- TASK PROMPT -
Pick every line out of the entries below that has the string "provided", and copy it.

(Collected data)
• • • • •
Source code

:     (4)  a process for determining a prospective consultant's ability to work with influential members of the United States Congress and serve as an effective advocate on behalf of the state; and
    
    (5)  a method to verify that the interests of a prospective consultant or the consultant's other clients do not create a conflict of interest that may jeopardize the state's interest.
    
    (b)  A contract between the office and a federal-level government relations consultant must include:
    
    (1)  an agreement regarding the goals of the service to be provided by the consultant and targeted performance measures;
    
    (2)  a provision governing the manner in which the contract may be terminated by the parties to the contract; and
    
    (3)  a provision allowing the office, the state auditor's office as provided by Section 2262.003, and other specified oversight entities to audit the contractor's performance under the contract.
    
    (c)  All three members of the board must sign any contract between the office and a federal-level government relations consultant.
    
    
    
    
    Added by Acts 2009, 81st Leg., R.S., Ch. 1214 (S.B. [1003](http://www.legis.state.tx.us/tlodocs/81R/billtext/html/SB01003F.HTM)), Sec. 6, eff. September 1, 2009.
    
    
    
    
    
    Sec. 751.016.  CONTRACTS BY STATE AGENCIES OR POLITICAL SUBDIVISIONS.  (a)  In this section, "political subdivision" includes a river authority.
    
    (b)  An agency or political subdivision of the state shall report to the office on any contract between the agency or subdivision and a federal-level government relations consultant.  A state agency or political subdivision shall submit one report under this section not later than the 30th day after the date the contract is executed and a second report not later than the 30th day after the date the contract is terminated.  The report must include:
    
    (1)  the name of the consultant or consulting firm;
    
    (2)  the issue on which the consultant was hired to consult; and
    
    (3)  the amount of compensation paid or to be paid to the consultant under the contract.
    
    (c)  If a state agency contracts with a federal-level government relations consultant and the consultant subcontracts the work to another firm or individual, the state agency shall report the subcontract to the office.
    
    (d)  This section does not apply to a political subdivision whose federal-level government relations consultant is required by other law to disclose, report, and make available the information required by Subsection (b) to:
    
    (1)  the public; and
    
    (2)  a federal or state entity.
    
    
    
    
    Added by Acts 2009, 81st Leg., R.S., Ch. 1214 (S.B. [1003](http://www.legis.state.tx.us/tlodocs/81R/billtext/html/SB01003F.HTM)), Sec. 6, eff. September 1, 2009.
• • • • •
- ANSWER BOX -
    (1)  an agreement regarding the goals of the service to be provided by the consultant and targeted performance measures;
    (3)  a provision allowing the office, the state auditor's office as provided by Section 2262.003, and other specified oversight entities to audit the contractor's performance under the contract.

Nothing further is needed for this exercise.